I have a pet theory: People who are in very long-term relationships get bored of their partner and eventually crave something new, different, or novel. You may read that sentence and go, “Oh yeah, then I should be a player forever!”
The other part of the pet theory is that people who are always having short-term relationships and experiences eventually feel anomie, loneliness, existential meaninglessness, and a longing for deeper connection to another human being. Cue me: “Ramblings about a change in perspective towards game and life.”
I don’t see a way of resolving that tension. The long-term players I read (Krauser, Tom Torero, etc.) make me wonder if they really are going to be picking up girls forever—in another decade, are they still going to be stopping a girl to say that she looks like a greyhound, or like she just got out of yoga but didn’t have time to change?
Maybe the answer is yes. This is not going to be one of those dumb posts about how PUAs are eventually going to recant and shack up. I’ve shacked up (too young, granted) and I’ve been on the market for a long time and neither worked for me. Looking at the world around me, I see most couples eventually tiring of each other and descending into squabbling, and I see most singles tiring of the dating grind and the Groundhog Day effect of casual sex.
I begin to think that humans are by our nature discontent, and there is no final answer.

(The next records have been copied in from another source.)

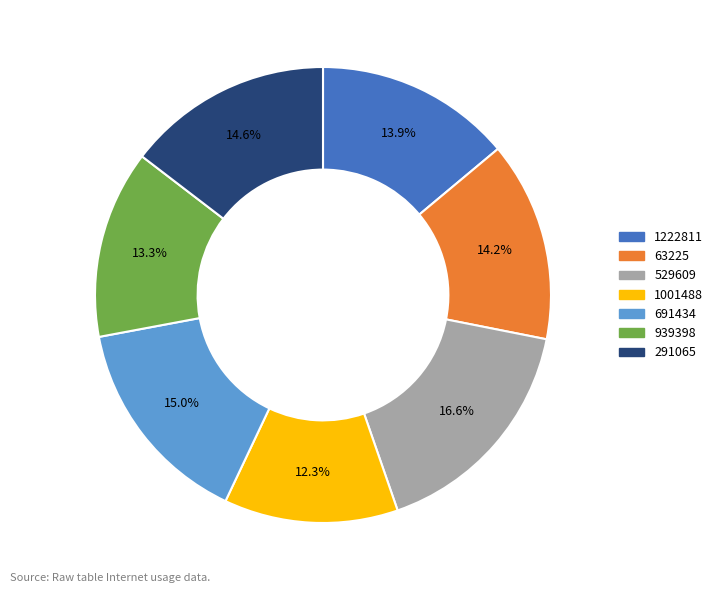

Which slice is the smallest?

1001488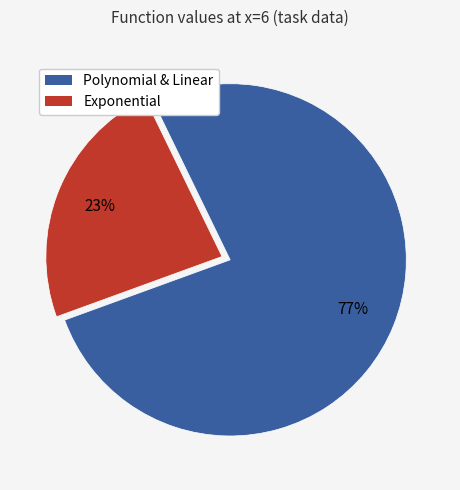

To the nearest percent, what is the average slice percentage?

50%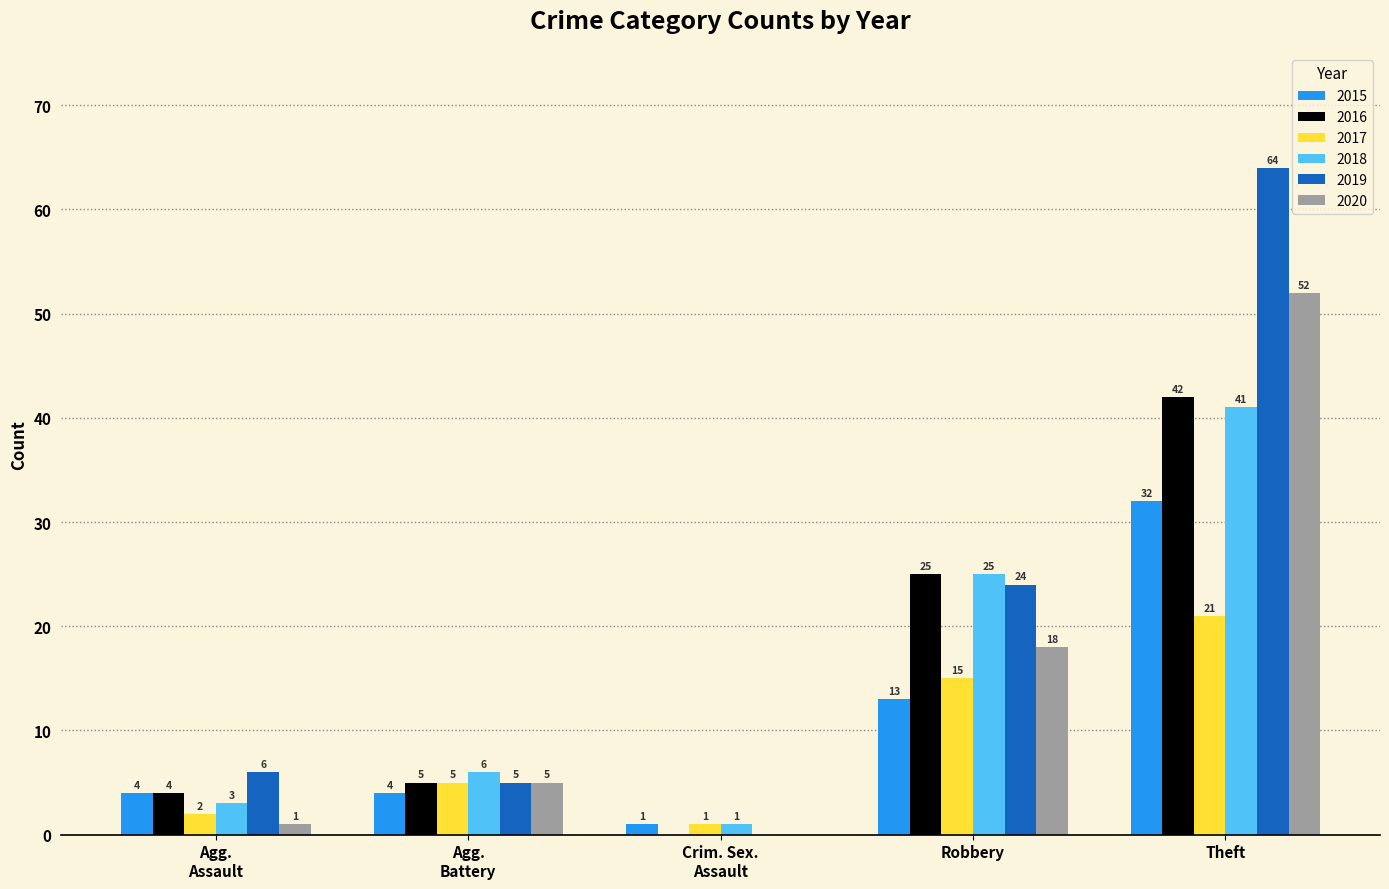

At which label does 2017 reach its peak?

Theft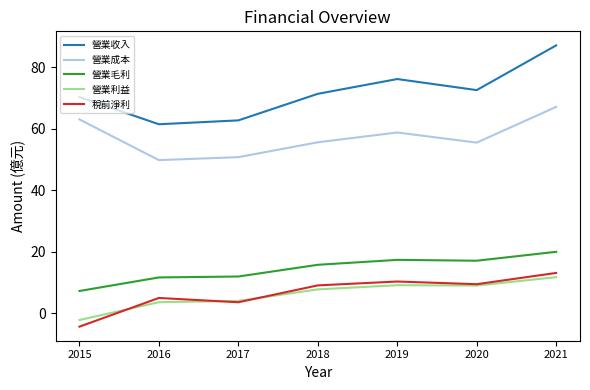

At which label is 營業成本 closest to 58?

2019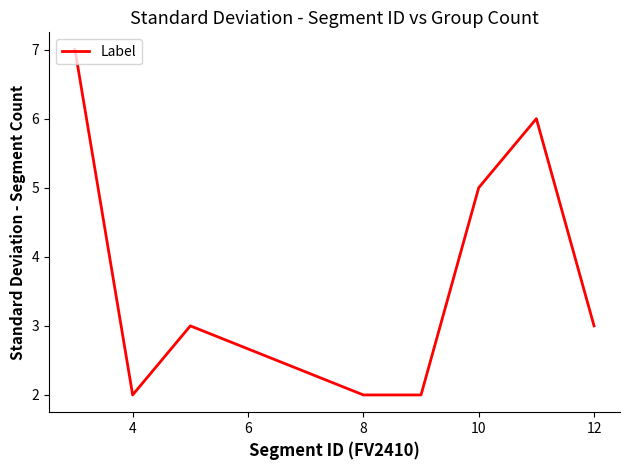

What is the minimum value shown in the chart?

2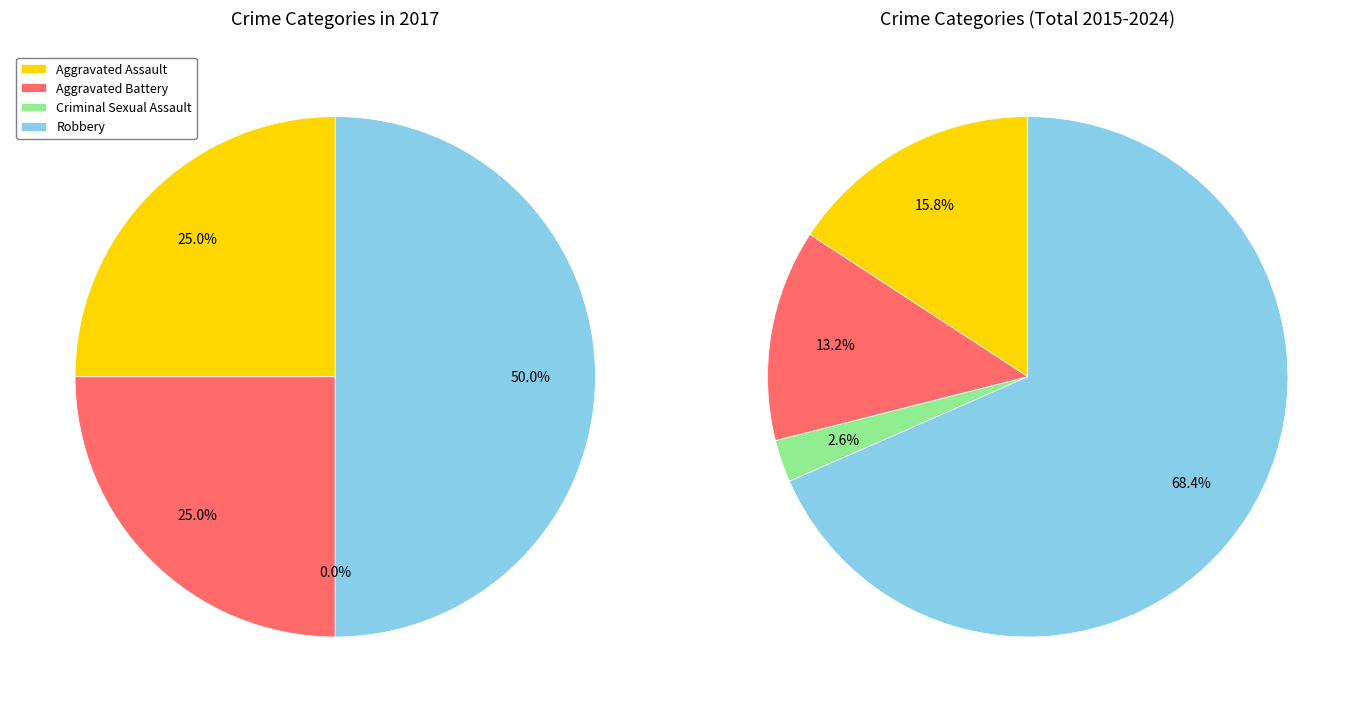

How many segments does this pie chart have?

4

But I don’t know how a person lays out a life or plans well for the future that way.
For a long time I’ve been a sex-positive, sex-is-the-center-of-life person. Now I’m reading the Mark Regnerus book Cheap Sex, first referenced here, and he lays out many of the downsides of the sex-for-all, all-the-time culture that I believe in. He is wrong or at least misguided about some things, like the way he underemphasizes the extent to which modern sex and dating is driven by women’s desires to date and marry “up.” Women who consciously stop playing that game find a guy and get married. Women who feel the need to always move up, they often don’t.
But his chapter on “The Genital Life” makes me think. Maybe there is something hollow about what I’ve been doing. Maybe like everything, done long enough, it gets boring eventually. I don’t know. But I do know I’ve been at it for a long time. But if I really changed and “settled down” (I hate that phrase), I think I’d eventually get bored again.
Like I said in my ramble, I think it’s telling that almost all the online PUAs who write books and keep blogs had a substandard high school, college, and early 20s experience. Just like Neil Strauss.
Maybe guys do eventually work it out of their system.
To be sure, I’m not saying that I think tagging new chicks is bad. I still get that thrill. But afterwards, now, I more often get the, “Is that it?” feeling. And it is more of a feeling than a verbal question. The answer might be “yes,” and I have to focus on the positive. Most guys never achieve game skills or abundance, I think. So even getting to that point is amazing and I’m blessed for it.
The question is… what’s next? What then?
Maybe I know too much for long-term relationships. Knowledge can poison. For most guys, the answer is likely children.
Game starts with concrete skills and ends with philosophy.